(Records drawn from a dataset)
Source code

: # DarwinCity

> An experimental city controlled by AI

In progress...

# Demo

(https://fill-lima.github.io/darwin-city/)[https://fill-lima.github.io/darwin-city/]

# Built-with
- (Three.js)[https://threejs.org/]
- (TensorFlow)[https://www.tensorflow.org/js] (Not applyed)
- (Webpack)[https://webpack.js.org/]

» **About this task**
All of the data above should be reproduced verbatim.

» **Task answer**
Source code

: # DarwinCity

> An experimental city controlled by AI

In progress...

# Demo

(https://fill-lima.github.io/darwin-city/)[https://fill-lima.github.io/darwin-city/]

# Built-with
- (Three.js)[https://threejs.org/]
- (TensorFlow)[https://www.tensorflow.org/js] (Not applyed)
- (Webpack)[https://webpack.js.org/]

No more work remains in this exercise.